**EXERCISE OBJECTIVE**
Reproduce every line of the records below verbatim, in the same order.

Records from a collection:
• • •

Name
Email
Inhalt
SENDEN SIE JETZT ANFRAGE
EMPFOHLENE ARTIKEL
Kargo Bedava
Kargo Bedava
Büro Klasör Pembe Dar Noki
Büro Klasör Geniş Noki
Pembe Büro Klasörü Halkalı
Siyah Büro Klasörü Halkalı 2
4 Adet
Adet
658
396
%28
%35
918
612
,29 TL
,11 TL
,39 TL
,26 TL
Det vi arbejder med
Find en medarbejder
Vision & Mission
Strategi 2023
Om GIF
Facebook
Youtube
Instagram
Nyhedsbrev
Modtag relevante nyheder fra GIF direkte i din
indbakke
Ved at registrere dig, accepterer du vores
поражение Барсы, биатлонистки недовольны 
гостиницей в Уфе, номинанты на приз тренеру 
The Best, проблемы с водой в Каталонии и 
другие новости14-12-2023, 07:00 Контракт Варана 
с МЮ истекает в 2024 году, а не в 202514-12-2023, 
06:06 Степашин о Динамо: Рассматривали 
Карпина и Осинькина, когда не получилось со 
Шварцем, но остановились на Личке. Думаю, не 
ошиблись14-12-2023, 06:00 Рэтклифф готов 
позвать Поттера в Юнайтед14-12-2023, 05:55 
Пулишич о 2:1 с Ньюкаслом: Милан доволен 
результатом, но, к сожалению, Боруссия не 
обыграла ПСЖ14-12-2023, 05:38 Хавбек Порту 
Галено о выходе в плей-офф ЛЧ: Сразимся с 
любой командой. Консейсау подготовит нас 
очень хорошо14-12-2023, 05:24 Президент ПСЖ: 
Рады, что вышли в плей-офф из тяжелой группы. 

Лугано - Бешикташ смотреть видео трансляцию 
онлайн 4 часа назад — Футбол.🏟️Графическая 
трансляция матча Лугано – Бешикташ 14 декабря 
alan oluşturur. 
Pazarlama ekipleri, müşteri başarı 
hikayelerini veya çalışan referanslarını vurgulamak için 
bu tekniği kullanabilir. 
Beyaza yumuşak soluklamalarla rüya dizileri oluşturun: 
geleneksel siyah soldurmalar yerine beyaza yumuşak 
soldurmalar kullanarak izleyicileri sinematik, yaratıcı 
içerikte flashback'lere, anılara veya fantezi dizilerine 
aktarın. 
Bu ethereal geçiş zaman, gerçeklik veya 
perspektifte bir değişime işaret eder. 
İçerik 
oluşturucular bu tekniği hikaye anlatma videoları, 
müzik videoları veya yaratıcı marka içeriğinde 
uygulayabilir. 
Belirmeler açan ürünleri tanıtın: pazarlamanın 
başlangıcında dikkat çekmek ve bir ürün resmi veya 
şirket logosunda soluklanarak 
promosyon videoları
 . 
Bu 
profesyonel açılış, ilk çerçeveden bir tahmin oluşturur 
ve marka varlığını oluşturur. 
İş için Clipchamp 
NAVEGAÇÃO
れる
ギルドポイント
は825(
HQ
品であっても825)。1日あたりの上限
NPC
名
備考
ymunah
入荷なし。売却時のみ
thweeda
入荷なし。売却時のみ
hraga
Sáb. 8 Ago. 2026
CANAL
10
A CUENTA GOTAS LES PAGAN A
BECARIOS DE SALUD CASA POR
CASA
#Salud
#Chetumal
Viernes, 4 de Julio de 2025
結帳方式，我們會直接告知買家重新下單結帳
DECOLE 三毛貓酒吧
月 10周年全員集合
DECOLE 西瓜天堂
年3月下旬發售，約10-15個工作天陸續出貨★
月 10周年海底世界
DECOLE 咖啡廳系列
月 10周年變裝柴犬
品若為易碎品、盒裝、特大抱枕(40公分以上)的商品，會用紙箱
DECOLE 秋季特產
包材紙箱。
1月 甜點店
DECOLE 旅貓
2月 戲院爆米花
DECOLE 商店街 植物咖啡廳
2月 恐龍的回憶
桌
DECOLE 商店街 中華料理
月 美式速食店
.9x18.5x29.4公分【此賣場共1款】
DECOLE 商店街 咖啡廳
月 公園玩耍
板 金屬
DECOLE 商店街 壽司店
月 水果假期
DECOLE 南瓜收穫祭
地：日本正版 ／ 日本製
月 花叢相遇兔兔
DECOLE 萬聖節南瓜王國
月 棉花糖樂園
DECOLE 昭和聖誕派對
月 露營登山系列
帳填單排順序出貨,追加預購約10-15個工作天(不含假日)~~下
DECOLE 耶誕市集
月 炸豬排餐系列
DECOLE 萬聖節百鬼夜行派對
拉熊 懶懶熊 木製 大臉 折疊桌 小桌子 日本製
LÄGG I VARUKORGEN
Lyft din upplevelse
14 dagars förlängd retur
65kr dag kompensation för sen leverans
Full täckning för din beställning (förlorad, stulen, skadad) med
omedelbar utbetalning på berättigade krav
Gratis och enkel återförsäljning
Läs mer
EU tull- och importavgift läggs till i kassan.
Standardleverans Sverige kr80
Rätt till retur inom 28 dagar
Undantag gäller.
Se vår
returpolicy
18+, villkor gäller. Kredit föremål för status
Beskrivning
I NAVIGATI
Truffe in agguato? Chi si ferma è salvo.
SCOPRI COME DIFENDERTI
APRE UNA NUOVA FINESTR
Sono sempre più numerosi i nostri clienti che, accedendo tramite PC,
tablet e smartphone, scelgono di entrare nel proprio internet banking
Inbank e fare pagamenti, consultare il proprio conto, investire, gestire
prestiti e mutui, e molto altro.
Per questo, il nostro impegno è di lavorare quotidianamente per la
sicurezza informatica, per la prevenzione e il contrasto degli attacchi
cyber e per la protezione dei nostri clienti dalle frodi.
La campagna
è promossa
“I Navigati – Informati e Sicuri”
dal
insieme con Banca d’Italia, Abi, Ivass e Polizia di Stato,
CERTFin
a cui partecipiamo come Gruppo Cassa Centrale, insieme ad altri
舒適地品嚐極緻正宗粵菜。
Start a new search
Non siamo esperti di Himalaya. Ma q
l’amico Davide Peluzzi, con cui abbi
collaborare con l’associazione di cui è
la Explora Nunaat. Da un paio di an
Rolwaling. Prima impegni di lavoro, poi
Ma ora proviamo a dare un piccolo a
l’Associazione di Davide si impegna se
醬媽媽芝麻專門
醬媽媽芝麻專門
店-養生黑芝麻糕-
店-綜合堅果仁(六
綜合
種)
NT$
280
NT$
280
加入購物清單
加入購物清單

• • •

**OUTPUT OF THE EXERCISE**
Name
Email
Inhalt
SENDEN SIE JETZT ANFRAGE
EMPFOHLENE ARTIKEL
Kargo Bedava
Kargo Bedava
Büro Klasör Pembe Dar Noki
Büro Klasör Geniş Noki
Pembe Büro Klasörü Halkalı
Siyah Büro Klasörü Halkalı 2
4 Adet
Adet
658
396
%28
%35
918
612
,29 TL
,11 TL
,39 TL
,26 TL
Det vi arbejder med
Find en medarbejder
Vision & Mission
Strategi 2023
Om GIF
Facebook
Youtube
Instagram
Nyhedsbrev
Modtag relevante nyheder fra GIF direkte i din
indbakke
Ved at registrere dig, accepterer du vores
поражение Барсы, биатлонистки недовольны 
гостиницей в Уфе, номинанты на приз тренеру 
The Best, проблемы с водой в Каталонии и 
другие новости14-12-2023, 07:00 Контракт Варана 
с МЮ истекает в 2024 году, а не в 202514-12-2023, 
06:06 Степашин о Динамо: Рассматривали 
Карпина и Осинькина, когда не получилось со 
Шварцем, но остановились на Личке. Думаю, не 
ошиблись14-12-2023, 06:00 Рэтклифф готов 
позвать Поттера в Юнайтед14-12-2023, 05:55 
Пулишич о 2:1 с Ньюкаслом: Милан доволен 
результатом, но, к сожалению, Боруссия не 
обыграла ПСЖ14-12-2023, 05:38 Хавбек Порту 
Галено о выходе в плей-офф ЛЧ: Сразимся с 
любой командой. Консейсау подготовит нас 
очень хорошо14-12-2023, 05:24 Президент ПСЖ: 
Рады, что вышли в плей-офф из тяжелой группы. 

Лугано - Бешикташ смотреть видео трансляцию 
онлайн 4 часа назад — Футбол.🏟️Графическая 
трансляция матча Лугано – Бешикташ 14 декабря 
alan oluşturur. 
Pazarlama ekipleri, müşteri başarı 
hikayelerini veya çalışan referanslarını vurgulamak için 
bu tekniği kullanabilir. 
Beyaza yumuşak soluklamalarla rüya dizileri oluşturun: 
geleneksel siyah soldurmalar yerine beyaza yumuşak 
soldurmalar kullanarak izleyicileri sinematik, yaratıcı 
içerikte flashback'lere, anılara veya fantezi dizilerine 
aktarın. 
Bu ethereal geçiş zaman, gerçeklik veya 
perspektifte bir değişime işaret eder. 
İçerik 
oluşturucular bu tekniği hikaye anlatma videoları, 
müzik videoları veya yaratıcı marka içeriğinde 
uygulayabilir. 
Belirmeler açan ürünleri tanıtın: pazarlamanın 
başlangıcında dikkat çekmek ve bir ürün resmi veya 
şirket logosunda soluklanarak 
promosyon videoları
 . 
Bu 
profesyonel açılış, ilk çerçeveden bir tahmin oluşturur 
ve marka varlığını oluşturur. 
İş için Clipchamp 
NAVEGAÇÃO
れる
ギルドポイント
は825(
HQ
品であっても825)。1日あたりの上限
NPC
名
備考
ymunah
入荷なし。売却時のみ
thweeda
入荷なし。売却時のみ
hraga
Sáb. 8 Ago. 2026
CANAL
10
A CUENTA GOTAS LES PAGAN A
BECARIOS DE SALUD CASA POR
CASA
#Salud
#Chetumal
Viernes, 4 de Julio de 2025
結帳方式，我們會直接告知買家重新下單結帳
DECOLE 三毛貓酒吧
月 10周年全員集合
DECOLE 西瓜天堂
年3月下旬發售，約10-15個工作天陸續出貨★
月 10周年海底世界
DECOLE 咖啡廳系列
月 10周年變裝柴犬
品若為易碎品、盒裝、特大抱枕(40公分以上)的商品，會用紙箱
DECOLE 秋季特產
包材紙箱。
1月 甜點店
DECOLE 旅貓
2月 戲院爆米花
DECOLE 商店街 植物咖啡廳
2月 恐龍的回憶
桌
DECOLE 商店街 中華料理
月 美式速食店
.9x18.5x29.4公分【此賣場共1款】
DECOLE 商店街 咖啡廳
月 公園玩耍
板 金屬
DECOLE 商店街 壽司店
月 水果假期
DECOLE 南瓜收穫祭
地：日本正版 ／ 日本製
月 花叢相遇兔兔
DECOLE 萬聖節南瓜王國
月 棉花糖樂園
DECOLE 昭和聖誕派對
月 露營登山系列
帳填單排順序出貨,追加預購約10-15個工作天(不含假日)~~下
DECOLE 耶誕市集
月 炸豬排餐系列
DECOLE 萬聖節百鬼夜行派對
拉熊 懶懶熊 木製 大臉 折疊桌 小桌子 日本製
LÄGG I VARUKORGEN
Lyft din upplevelse
14 dagars förlängd retur
65kr dag kompensation för sen leverans
Full täckning för din beställning (förlorad, stulen, skadad) med
omedelbar utbetalning på berättigade krav
Gratis och enkel återförsäljning
Läs mer
EU tull- och importavgift läggs till i kassan.
Standardleverans Sverige kr80
Rätt till retur inom 28 dagar
Undantag gäller.
Se vår
returpolicy
18+, villkor gäller. Kredit föremål för status
Beskrivning
I NAVIGATI
Truffe in agguato? Chi si ferma è salvo.
SCOPRI COME DIFENDERTI
APRE UNA NUOVA FINESTR
Sono sempre più numerosi i nostri clienti che, accedendo tramite PC,
tablet e smartphone, scelgono di entrare nel proprio internet banking
Inbank e fare pagamenti, consultare il proprio conto, investire, gestire
prestiti e mutui, e molto altro.
Per questo, il nostro impegno è di lavorare quotidianamente per la
sicurezza informatica, per la prevenzione e il contrasto degli attacchi
cyber e per la protezione dei nostri clienti dalle frodi.
La campagna
è promossa
“I Navigati – Informati e Sicuri”
dal
insieme con Banca d’Italia, Abi, Ivass e Polizia di Stato,
CERTFin
a cui partecipiamo come Gruppo Cassa Centrale, insieme ad altri
舒適地品嚐極緻正宗粵菜。
Start a new search
Non siamo esperti di Himalaya. Ma q
l’amico Davide Peluzzi, con cui abbi
collaborare con l’associazione di cui è
la Explora Nunaat. Da un paio di an
Rolwaling. Prima impegni di lavoro, poi
Ma ora proviamo a dare un piccolo a
l’Associazione di Davide si impegna se
醬媽媽芝麻專門
醬媽媽芝麻專門
店-養生黑芝麻糕-
店-綜合堅果仁(六
綜合
種)
NT$
280
NT$
280
加入購物清單
加入購物清單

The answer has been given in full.